[Records from a data collection]
⁂
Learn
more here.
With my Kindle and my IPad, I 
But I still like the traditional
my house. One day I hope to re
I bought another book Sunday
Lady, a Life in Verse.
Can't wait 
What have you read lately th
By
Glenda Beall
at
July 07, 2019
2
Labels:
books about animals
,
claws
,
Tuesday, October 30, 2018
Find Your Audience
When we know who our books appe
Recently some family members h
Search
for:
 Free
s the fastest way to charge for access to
⁂
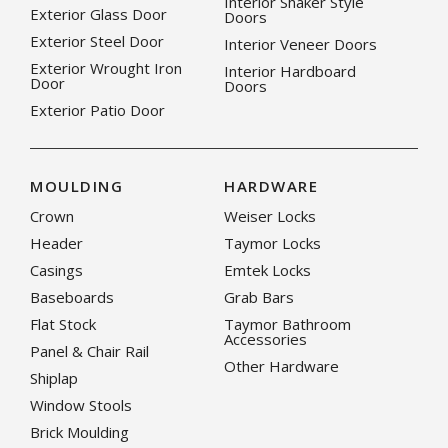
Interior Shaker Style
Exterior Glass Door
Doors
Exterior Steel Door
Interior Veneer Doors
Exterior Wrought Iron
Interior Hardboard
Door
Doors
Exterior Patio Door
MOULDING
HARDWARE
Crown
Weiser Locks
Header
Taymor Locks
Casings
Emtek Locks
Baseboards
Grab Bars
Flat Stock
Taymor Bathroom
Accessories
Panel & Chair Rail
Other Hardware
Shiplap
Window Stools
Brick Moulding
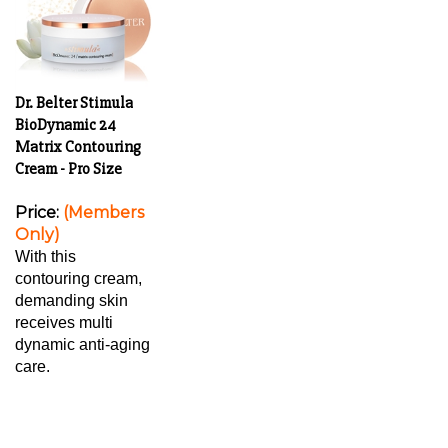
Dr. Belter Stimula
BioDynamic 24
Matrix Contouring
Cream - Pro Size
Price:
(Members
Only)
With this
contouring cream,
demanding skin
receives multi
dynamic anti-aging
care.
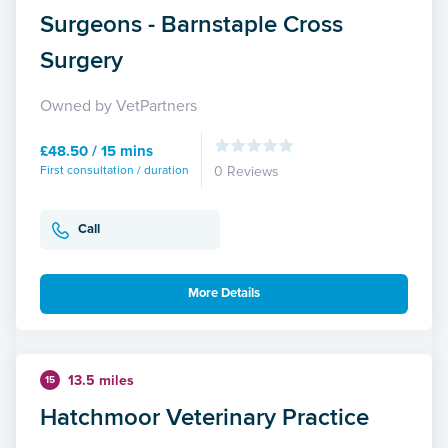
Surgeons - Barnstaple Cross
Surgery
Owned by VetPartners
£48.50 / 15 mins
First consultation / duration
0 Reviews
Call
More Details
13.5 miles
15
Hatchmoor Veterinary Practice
⁂
* **Directions for this task**:
Would you copy out exactly the lines above that start at the one containing "With my Kindle and my IPad, I" and end at the one containing "s the fastest way to charge for access to", inclusive?

* **Solution to this problem**:
With my Kindle and my IPad, I 
But I still like the traditional
my house. One day I hope to re
I bought another book Sunday
Lady, a Life in Verse.
Can't wait 
What have you read lately th
By
Glenda Beall
at
July 07, 2019
2
Labels:
books about animals
,
claws
,
Tuesday, October 30, 2018
Find Your Audience
When we know who our books appe
Recently some family members h
Search
for:
 Free
s the fastest way to charge for access to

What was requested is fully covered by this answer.